In The Lancet, Tinka Bakker and colleagues⁵ used a stepped-wedge cluster trial to test the effectiveness of a streamlined CDSS to decrease the number of high-risk drug combinations in nine intensive care units (ICUs) in the Netherlands. A panel of experts categorised several drug combinations into high-risk or low-risk groups and deployed the CDSS only for those in the high-risk group. This decreased the number of potential combinations to 62% of the original list. Compared with the control group using older or no CDSS, it was found that tailoring alerts to the ICU led to a 12% decrease (p=0·0008) in the number of high-risk drug combinations per 1000 drug administrations per patient. However, it is important to note that this finding is of debatable clinical significance, given that the difference in median ICU length of stay was only 3 h between groups (decreasing from 1·10 to 0·97 days) and could well be explained by residual confounding and not the intervention itself.

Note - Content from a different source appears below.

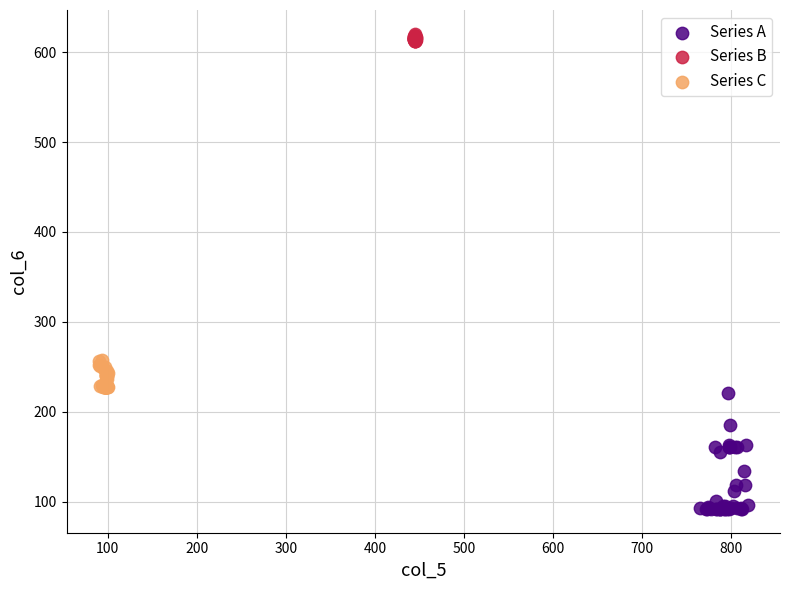

Which series has the largest Y range (max minus min)?

Series A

Although these results are exciting because they were shown on a large scale across several centres, they merely confirm what the literature had already identified: that yes, alerts work, but in the current era of increasing computing power and artificial intelligence, the challenge is not to show that simplistic CDSSs work, but to create systems that are smarter, more user friendly, more interactive, and that have a higher positive predictive value for alerts in terms of clinically relevant outcomes. These systems would not substitute for clinicians, but rather become a useful and non-intrusive tool to augment clinical work. Although there is some work in this area, such systems have yet to be developed.6, 7, 8

Using the main finding from the study by Bakker and colleagues,⁵ it is possible to see how such a system would function. The most frequently reduced high-risk drug combination in this study was the combination of two QT-prolonging agents, which decreased from 28·7% to 21·4% of admissions. Although much attention is paid in ICUs to heart-rate corrected QT interval, there are sparse data on how clinicians should make informed decisions⁹ and debatable evidence that it is actually an important clinical problem for most patients in the ICU, most likely representing a marker of severity of illness.¹⁰

Instead of alerting clinicians about every possible instance of a combination of QT-prolonging drugs, a modern system should integrate baseline heart-rate corrected QT intervals from a 12-lead electrocardiogram; the continuously monitored heart-rate corrected QT interval from such monitors; the dose of the drugs being used (since for most drugs the relationship between dose and QT interval is linear);¹¹ and known risk factors for the development of arrhythmias, such as hypokalaemia, hypomagnesemia, age, gender, bradycardia, neurological conditions, and renal dysfunction. Such alerts would only be brought to the clinician's attention if the integration of all these factors was clinically important or if the continuously monitored heart-rate corrected QT interval increased beyond a set limit where the risk of Torsades de Pointes was high.¹² Furthermore, it would not simply alert the clinician that the patient is taking QT-prolonging drugs, but would present data on the known effects on the heart-rate corrected QT interval of each drug and suggest alternatives that might be less likely to prolong it (for example, quetiapine is unlikely to increase the heart-rate corrected QT interval).¹³ With the addition of large language models, the system would also have read the clinical knowledge to understand why a specific drug is being used and automatically override alerts for drugs that are either essential or provide the clinician with a better alternative and rationale for them.

This method seems complex, but systems should be tailored to the needs of the environment. Patients in the ICU are the most complex patients in medicine, and this is an obvious reason why recommendations from generic or simplistic systems are frequently overridden in patients in the ICU. For example, recommendations from a CDSS to tailor antimicrobial therapies were accepted in only 38% of patients in an ICU because of the need for a more integrated evaluation that was undertaken by the clinician.¹⁴ It is necessary to foster and fund future work using the robust methods from the study by Bakker and colleagues,⁵ but using more advanced and intelligent CDSSs.